(Document section Opens)

When I went river rafting in Canada 30 years ago (about), you had to sign a contract that said you couldn't take legal action even if you were injured as a result of gross negligence on behalf of the guide. The opinion at the time was that you signed the thing anyway but the reality is that the contract wouldn't stand up in court. There are certain things you can't sign away, even if you wanted to. If the lightbulb company got you to tick a box that had T&Cs saying you had no comeback if the bulb was defective and exploded in your face giving you life changing facial injuries, it would never hold up in any court, because you can't force terms like that on people, _even_ if it is in 72 point type on page 1 of the agreement.

> For any finance agreement I’d like to see a legally required pie chart on the terms sheet showing the total money to be paid, how much goes to the thing being bought, how much goes to the finance firm as interest and how much goes to the finance firm and to any broker as fees.  For many current agreements from the dealer pipeline it’d as attractive as the tarred up lungs on cigarette packages.

(Document section Closes)
(Given material Opens)

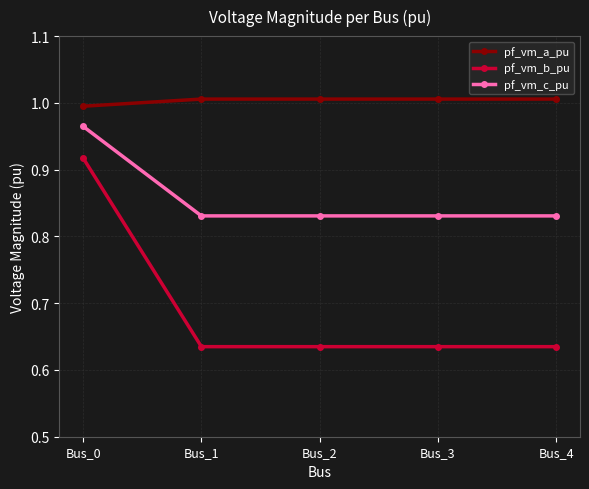

Is it true that pf_vm_b_pu equals 1.0 at Bus_2?

False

(Given material Closes)

» **Your tasks**:
a) In the passage on contract terms, what did you have to sign to go river rafting in Canada about 30 years ago?
b) Reproduce, word for word, the part of the passage on contract terms that opens with the words containing "When I went" and closes with "of the agreement.".

» **Results**:
a) A contract saying you couldn't take legal action even if you were injured as a result of gross negligence on behalf of the guide.

b)
When I went river rafting in Canada 30 years ago (about), you had to sign a contract that said you couldn't take legal action even if you were injured as a result of gross negligence on behalf of the guide. The opinion at the time was that you signed the thing anyway but the reality is that the contract wouldn't stand up in court. There are certain things you can't sign away, even if you wanted to. If the lightbulb company got you to tick a box that had T&Cs saying you had no comeback if the bulb was defective and exploded in your face giving you life changing facial injuries, it would never hold up in any court, because you can't force terms like that on people, _even_ if it is in 72 point type on page 1 of the agreement.